Evolución desigual del comercio exterior
En el ámbito comercial, las exportaciones españolas de carne fresca de vacuno alcanzaron en marzo de 2026 las 16.306 toneladas, lo que supone un incremento del 15 % respecto al mismo mes del año anterior. Los principales destinos fueron Portugal, con 4.884 toneladas; Italia, con 3.144 toneladas; y Argelia, con 2.814 toneladas.
Por el contrario, las importaciones de carne fresca descendieron un 4 %, hasta las 11.312 toneladas.
En el caso de la carne congelada, las exportaciones se redujeron un 4 %, mientras que las importaciones aumentaron un 7 .
Preocupación por la situación internacional
El contexto internacional tampoco favorece la recuperación del sector. Francia, Alemania, Polonia, Irlanda e Italia registran descensos en las cotizaciones debido a la caída del consumo y al aumento de la competencia en los mercados globales.
Además, el acuerdo entre la Unión Europea y Mercosur sigue generando inquietud entre los productores europeos por la posible entrada de carne sudamericana a precios más competitivos.
Mientras tanto, Estados Unidos mantiene precios récord debido a la escasez de ganado disponible, y Brasil continúa afrontando restricciones comerciales relacionadas con cuestiones sanitarias y regulatorias tanto en la Unión Europea como en China.
La exportación de bovino vivo, prácticamente paralizada
Uno de los aspectos más preocupantes reflejados en el informe es la situación de la exportación de bovino vivo a terceros países. En marzo de 2026 únicamente se exportaron 13 animales, frente a las más de 3.200 cabezas registradas en el mismo mes del año anterior.
Las restricciones sanitarias derivadas de la Dermatosis Nodular Contagiosa (DNC) continúan afectando gravemente al comercio exterior.
Marruecos, Líbano y Libia, destinos habituales, apenas registran actividad.
Ajuste en el mercado de animales de cebo
El mercado de reposición comienza a corregir precios tras varios meses de fuertes incrementos.

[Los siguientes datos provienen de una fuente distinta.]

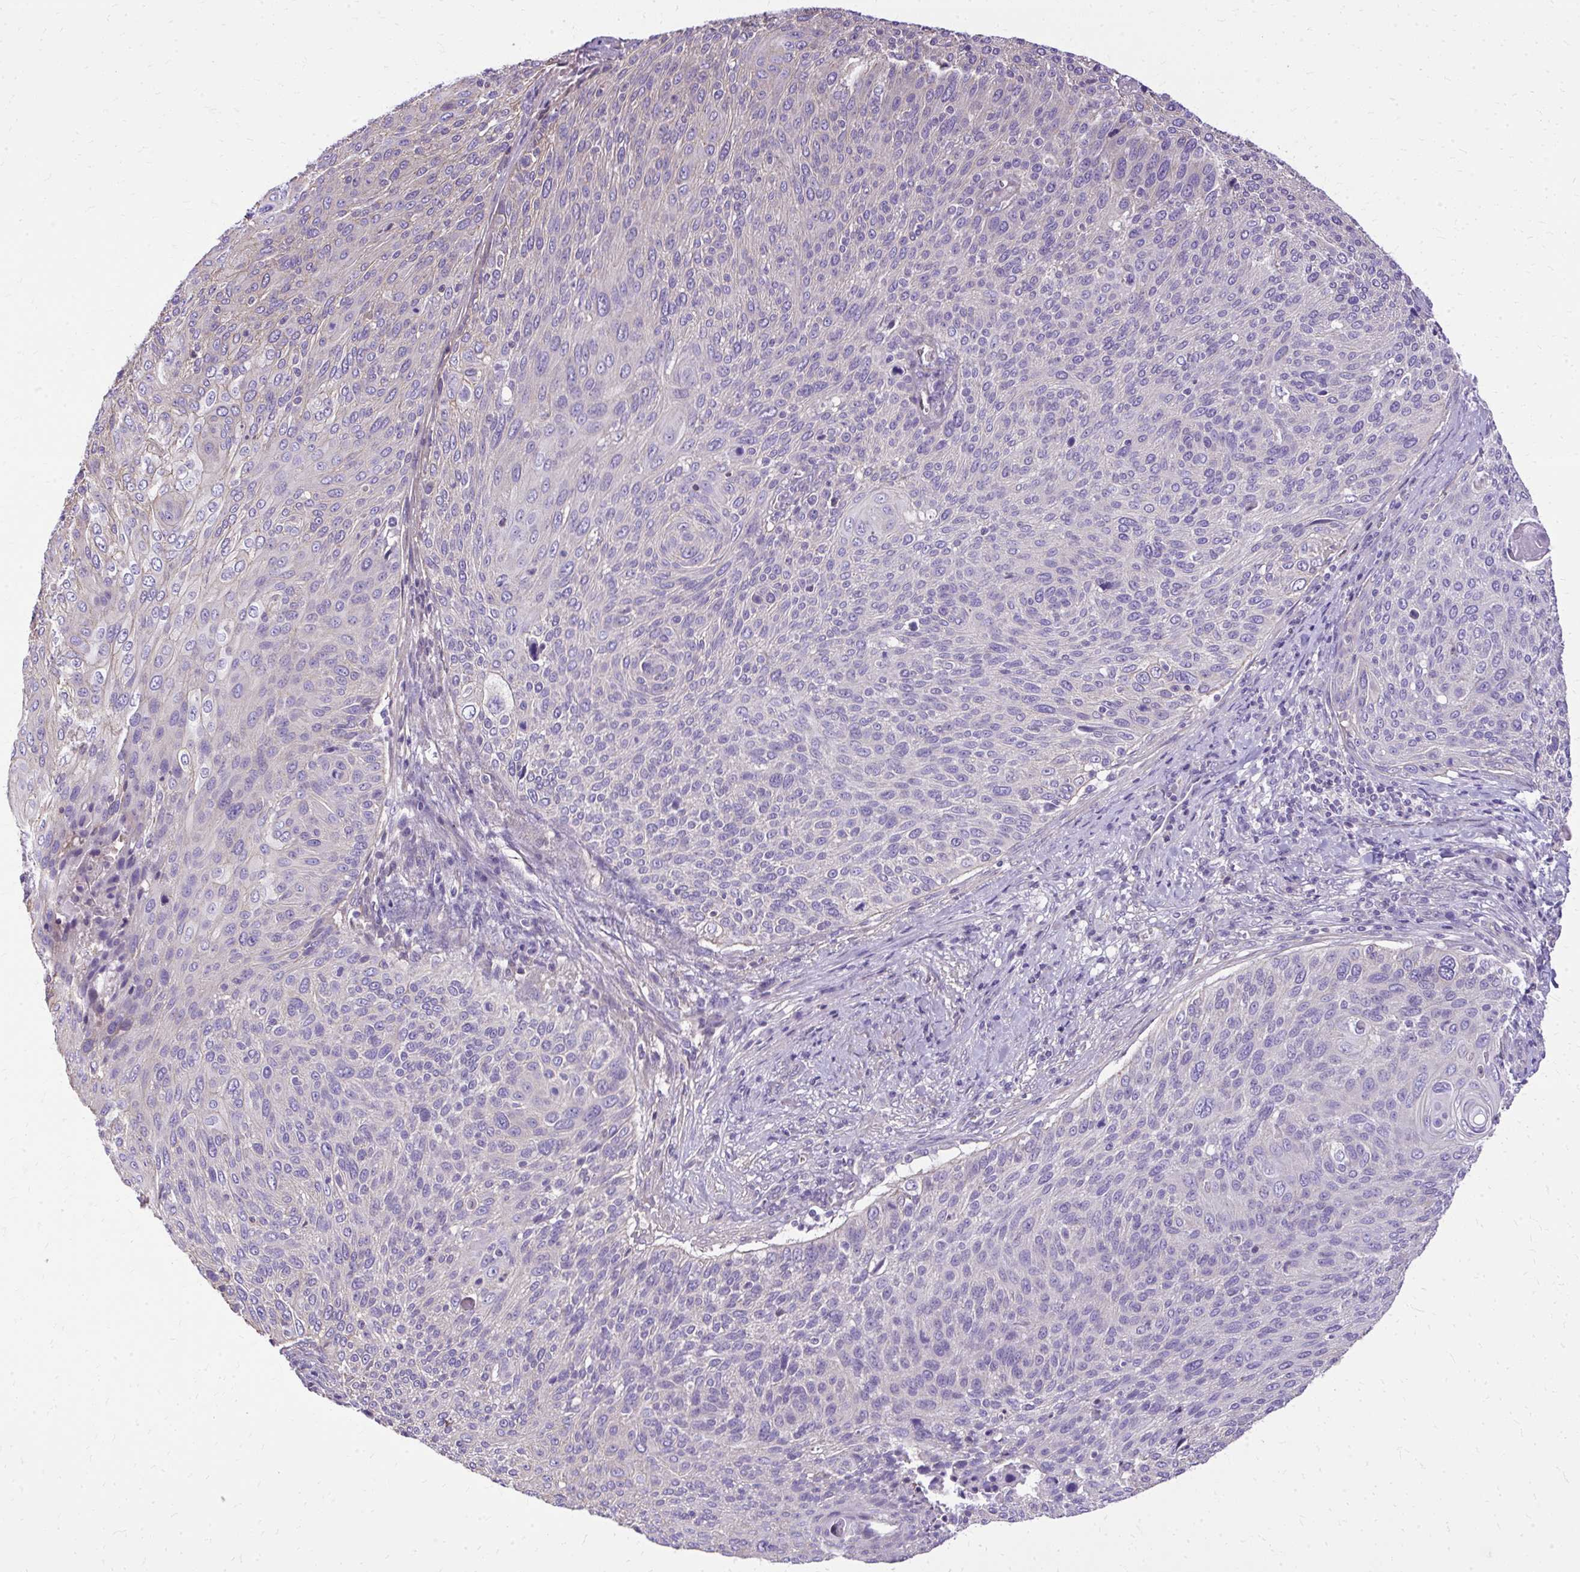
{"staining": {"intensity": "negative", "quantity": "none", "location": "none"}, "tissue": "cervical cancer", "cell_type": "Tumor cells", "image_type": "cancer", "snomed": [{"axis": "morphology", "description": "Squamous cell carcinoma, NOS"}, {"axis": "topography", "description": "Cervix"}], "caption": "Protein analysis of cervical cancer exhibits no significant expression in tumor cells. Brightfield microscopy of immunohistochemistry stained with DAB (brown) and hematoxylin (blue), captured at high magnification.", "gene": "RUNDC3B", "patient": {"sex": "female", "age": 31}}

Los cebaderos operan con márgenes cada vez más reducidos debido a la caída de los precios de venta de la carne y al elevado coste de los animales adquiridos en meses anteriores.
No obstante, la limitada oferta de mamones está evitando correcciones más pronunciadas.
En este contexto, los ganaderos mantienen una actitud prudente a la hora de realizar nuevas incorporaciones de animales a las explotaciones.
Estabilidad en los costes de alimentación
En cuanto a los costes de producción, los precios de los cereales y de las principales materias primas para alimentación animal permanecen relativamente estabilizados tras las fuertes tensiones registradas en los últimos años.
El trigo y la cebada muestran una ligera tendencia descendente debido a la llegada de la nueva cosecha, mientras que el maíz registra cierto encarecimiento por su dependencia de los mercados internacionales. Esta estabilidad supone un alivio parcial para las explotaciones de cebo, aunque no compensa completamente las dificultades derivadas de la evolución del mercado.
El sector confía en que la recuperación de los mercados exteriores y la adopción de medidas de apoyo específicas permitan mejorar la situación de los productores en los próximos meses, en un contexto que continúa siendo especialmente desafiante para la ganadería de vacuno de carne.